In the southeast direction of Mekelle there are magnificent residential architectures everywhere. This new area of Mekelle city (Adi Haki-Adi Hous’e) is one of the most developed residential area and by far one of the most eye catching buildings as you head farther to left/right direction. It is one of the perfect spot in Mekelle city. Furthermore, the structure of Adi Haki campas and the Martyrs Monument adds up another beauty to Mekelle City.

Atse Yohannes Museum

We toured Atse Yohannes Museum. Our guide led us inside the Museum and surrounding structures and gave us a very interesting history lesson. He explained the legacy of Emperor Yohannes, the lifestyle of the royalty and other historical facts about the Emperor lifetime. It is an interesting Museum and worth to visit.

Martyrs Monument

On the same day we visited Martyrs Monument. The structure of the building was really built well and it has a great location. I really loved the structure of the buildings. This is another location a must and worth to visit.

Apart and within 80 kilometers of Mekelle there are lots of historical places that are worth visiting. From my base in Mekelle, I had a chance to visit Adigrat, Wukro and Tekeze project. Visiting Adigrat for about one hour was my first trip in life time. Since I don’t know Adigrat before it would be hard for me to recapture the growth of city. I don’t have anything to compare with but as far as I heard and from the residence information the city growth is somehow stopped since the Ethio-Eritrea war. On the contrary Wukro is developing well at least it holds a sign of development. You can see that the city is getting bigger. Wukro is suitable for agriculture as a result there are lots of research projects going on in the city and surrounding area - Atsebi, Womberta and Geraelta. Another aspect is tourism attraction. It is getting a great deal of attention. Over 100 rock hewn churches can be found in Wukro and surroundings. I heard also very recently that a group of students found a grave (believed to be Yodit) and other artifacts close to Wukro. Any tourist has an easily access to visit these historical areas.

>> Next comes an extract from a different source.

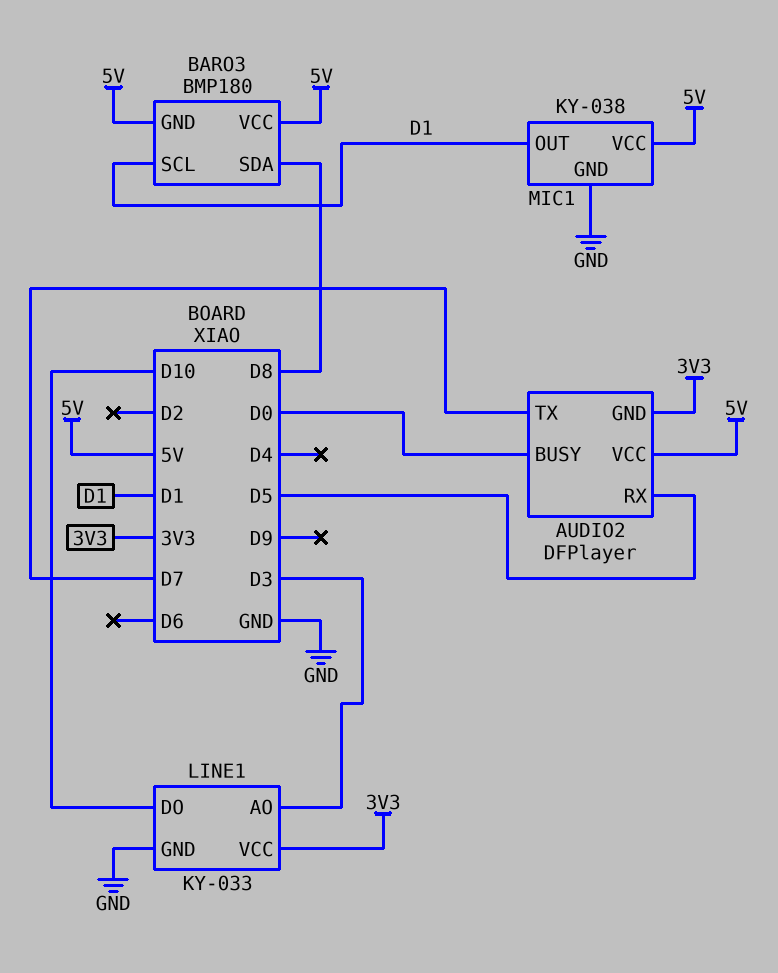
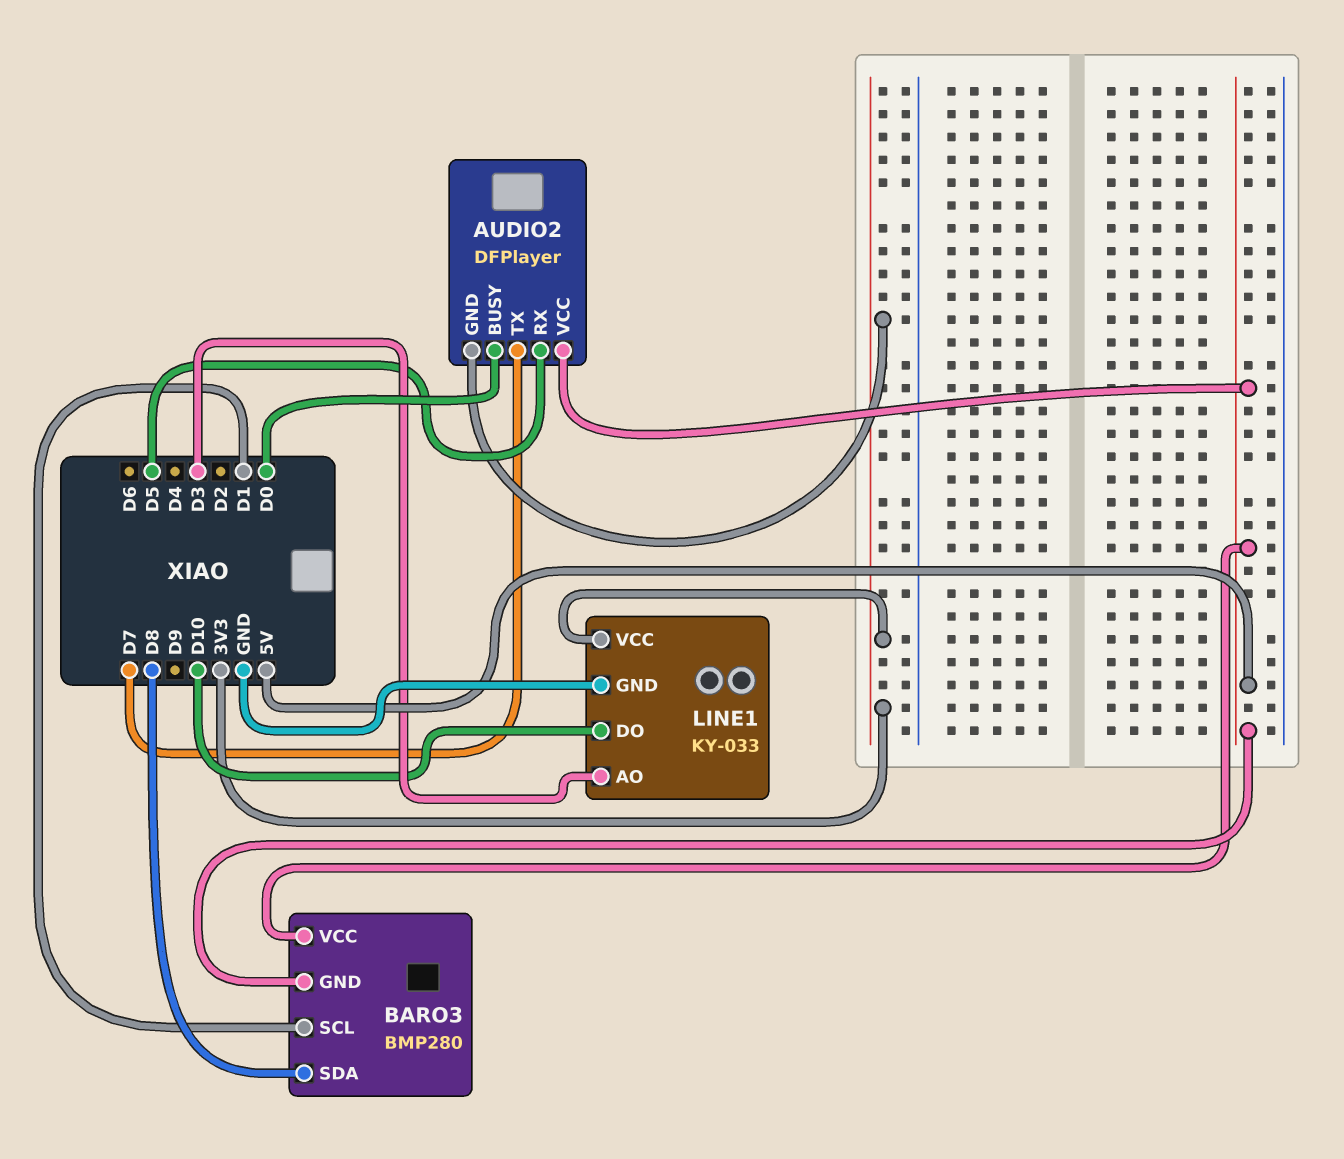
BARO3: BMP180 -> BMP280
MIC1: KY-038 -> none
MIC1 pin GND: GND -> none
MIC1 pin OUT: D1 -> none
MIC1 pin VCC: 5V -> none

Another exiting and wonderful experience is visiting Tekeze Hydro Electric project.

Tekeze Hydro Eletric Power

I got my fist glimpse of the countryside of Tigrai toward Temben Abiyi Adi. The six hours trip back and forth to Tekeze was beautiful. The drive which offered spectacular views of the Geraalta mountainous was extremely hard-going. None of the roads were paved and it is difficult to drive through. The highlights were however worth the trip. This includes visiting Alula Abanega birth place and the gorgeous mountainous skeleton of Tigrai landscape. I couldn’t take my eyes off the beauty that nature had blessed the mountain of Tigrai. One of the highlights was the mountains of Tigrai and they are spectacular scenery in their own right. It is truly inspiring.

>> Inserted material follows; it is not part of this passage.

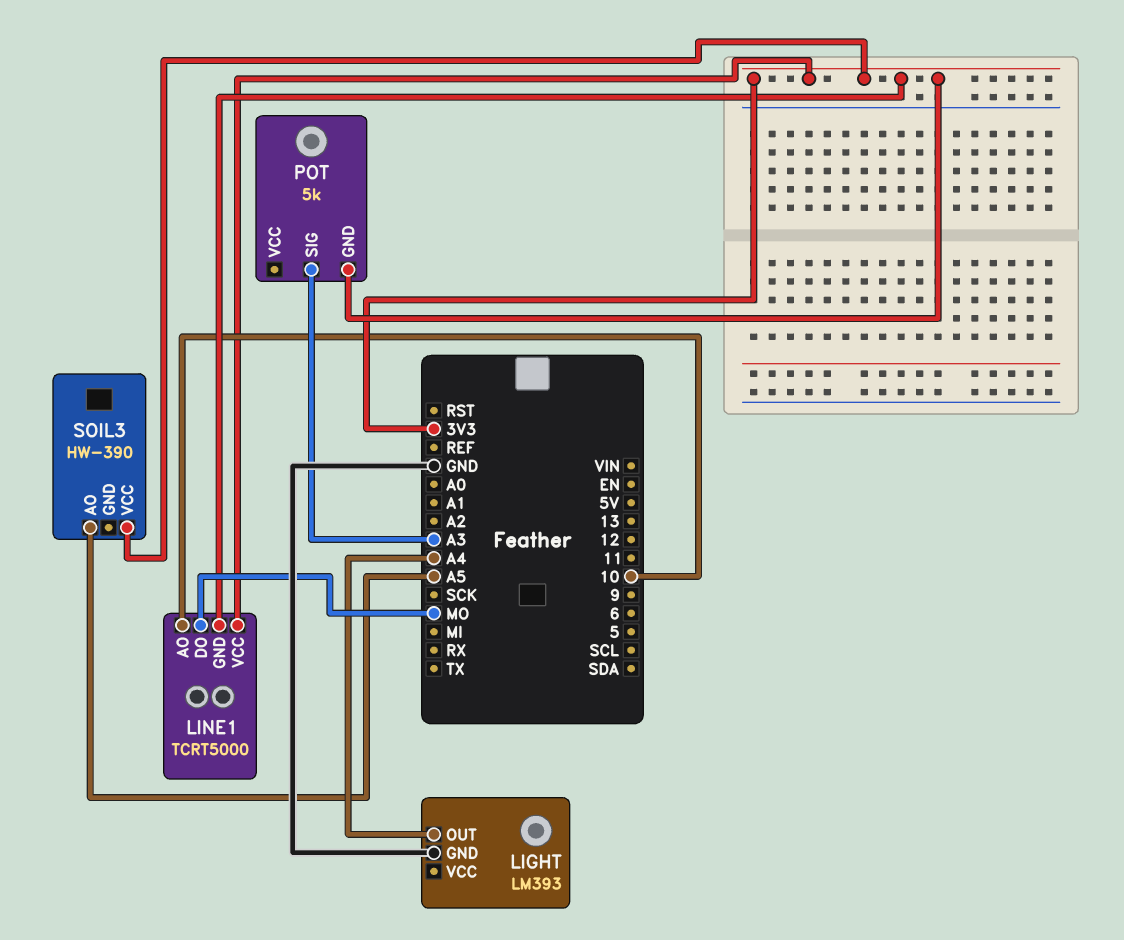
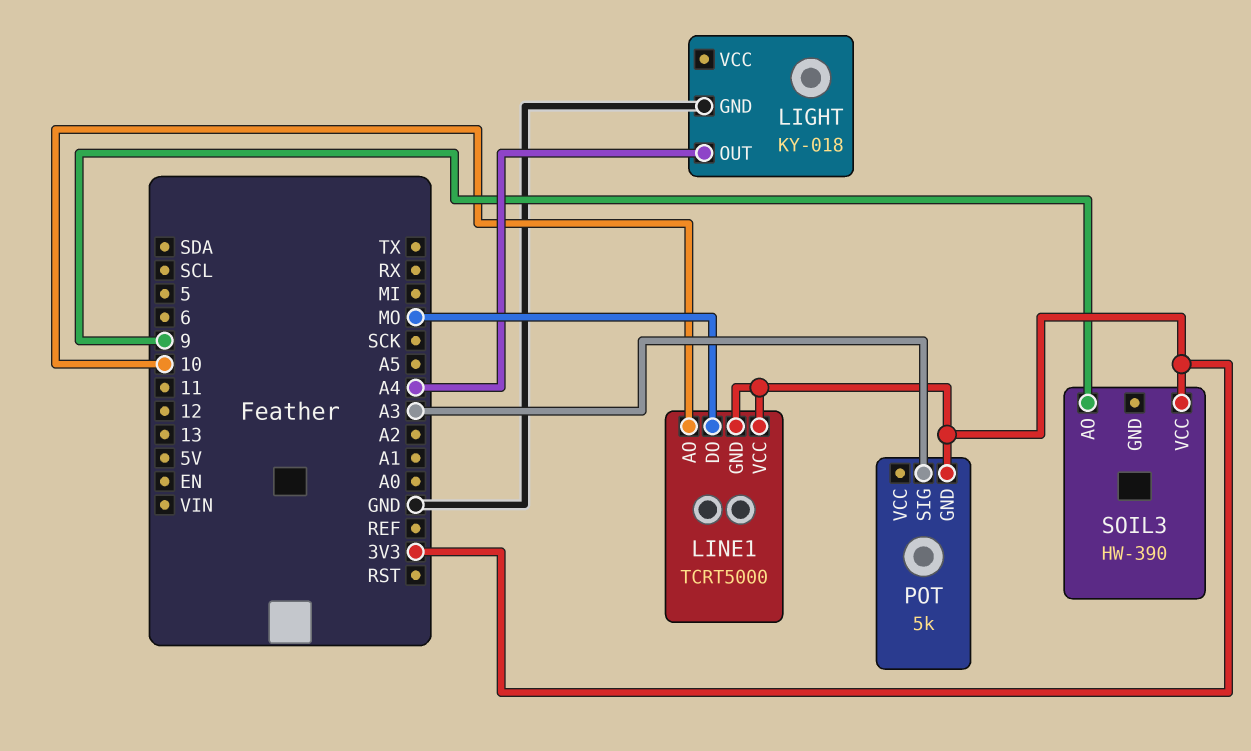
LIGHT: LM393 -> KY-018
SOIL3 pin AO: A5 -> 9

After about three hours drive we got in Tekeze project. I don’t have words to explain about Tekeze project, it is just incredible to imagine that how they built the structure in a very difficult mountainous area. It was one of the top attractions of my travel. Seeing such kind of engineering work is literally breathtaking.

    Facts about the project

  • Generate 300MW of electric power
  • The dam will begin generating electricity - at least from one of the four turbines at the end of 2008 - 180m high dam
  • The powerhouse found deep in the belly of the maintain chains

Back to Mekelle we finally arrived at our hotel at about 7:00pm after a long day.

Conclusion

As a media person, I have been watching closely the progress of Ethiopia for the last 14 years but this first trip was a surprising trip and helped me to see the reality of Ethiopia more clearly and closely than before.

I learnt a lot about my own country. I would like to make a call to all Ethiopians to visit their country and see what is going on there. There is a lot to say about Ethiopia. I think this trip was an amazing experience and worth remembering. I am hoping this story would give some exposure about Ethiopia/Tigrai. Over all, it is a must do trip, no matter from which angle you look at it. One amazing feeling I earned from this trip is the incredible feeling of simplicity of living. There is no limit or boundary to be happy when you are in Ethiopia. It is a true happiness.